Suatu sore di Jakarta Selatan, Rabu (3/3/2026), sebuah mobil diplomatik berhenti di depan rumah Jusuf Kalla. Tamu yang datang adalah Duta Besar Republik Islam Iran untuk Indonesia, Mohammad Boroujerdi.

Peristiwa itu segera memantik perhatian. Sang duta besar tidak lebih dulu menuju Istana Merdeka. Ia tidak menemui Presiden Prabowo Subianto atau Wakil Presiden Gibran Rakabuming Raka. Ia justru mendatangi seorang tokoh yang tak lagi memegang jabatan resmi.

Dalam diplomasi, pilihan semacam itu tidak pernah sekadar soal jadwal. Ia adalah pesan. Ia menunjukkan kepada siapa sebuah negara merasa lebih nyaman berbicara, terutama ketika situasi sedang genting.

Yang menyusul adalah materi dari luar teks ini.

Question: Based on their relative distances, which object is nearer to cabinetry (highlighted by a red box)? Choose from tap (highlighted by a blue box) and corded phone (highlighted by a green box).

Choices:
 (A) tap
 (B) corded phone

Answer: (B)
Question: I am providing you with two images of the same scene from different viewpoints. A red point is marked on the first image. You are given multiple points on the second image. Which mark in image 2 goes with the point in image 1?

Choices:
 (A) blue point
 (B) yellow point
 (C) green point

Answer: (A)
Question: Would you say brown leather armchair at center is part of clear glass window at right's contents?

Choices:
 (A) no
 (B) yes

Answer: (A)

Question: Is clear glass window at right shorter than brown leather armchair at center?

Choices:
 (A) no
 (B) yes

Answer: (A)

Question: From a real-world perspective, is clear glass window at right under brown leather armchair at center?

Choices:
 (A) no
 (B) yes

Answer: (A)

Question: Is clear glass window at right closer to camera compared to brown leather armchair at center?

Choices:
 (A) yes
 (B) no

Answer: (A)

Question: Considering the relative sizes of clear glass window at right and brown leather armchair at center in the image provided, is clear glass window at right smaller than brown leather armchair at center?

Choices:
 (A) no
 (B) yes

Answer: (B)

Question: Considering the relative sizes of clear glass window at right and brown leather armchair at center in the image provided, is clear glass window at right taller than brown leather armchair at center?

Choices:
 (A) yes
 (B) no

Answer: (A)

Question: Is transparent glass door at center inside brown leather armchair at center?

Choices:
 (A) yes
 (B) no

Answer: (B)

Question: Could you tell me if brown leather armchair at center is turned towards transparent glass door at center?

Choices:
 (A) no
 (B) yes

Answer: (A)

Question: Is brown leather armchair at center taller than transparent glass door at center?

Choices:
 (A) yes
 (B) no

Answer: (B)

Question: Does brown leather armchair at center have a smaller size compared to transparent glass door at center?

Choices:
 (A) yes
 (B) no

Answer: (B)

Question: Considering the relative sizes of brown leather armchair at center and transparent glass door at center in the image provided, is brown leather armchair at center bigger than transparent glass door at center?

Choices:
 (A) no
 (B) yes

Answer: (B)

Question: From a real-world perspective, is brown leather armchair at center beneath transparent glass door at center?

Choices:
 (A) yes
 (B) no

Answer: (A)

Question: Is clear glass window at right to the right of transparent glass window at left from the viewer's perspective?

Saat itu Iran berada dalam konflik terbuka dengan Amerika Serikat dan Israel. Serangan militer memakan korban sipil. Dunia Islam berduka ketika Pemimpin Tertinggi Iran, Ayatollah Ali Khamenei, wafat akibat serangan tersebut. Peristiwa ini bukan hanya tragedi bagi Iran, tetapi juga pukulan simbolik bagi umat Islam di berbagai negara.

Di tengah suasana itu, perhatian tertuju pada Indonesia.

Respons pemerintah terlihat tidak sepenuhnya tegas. Pada awal peristiwa, tidak segera muncul pernyataan resmi yang jelas tentang wafatnya Khamenei.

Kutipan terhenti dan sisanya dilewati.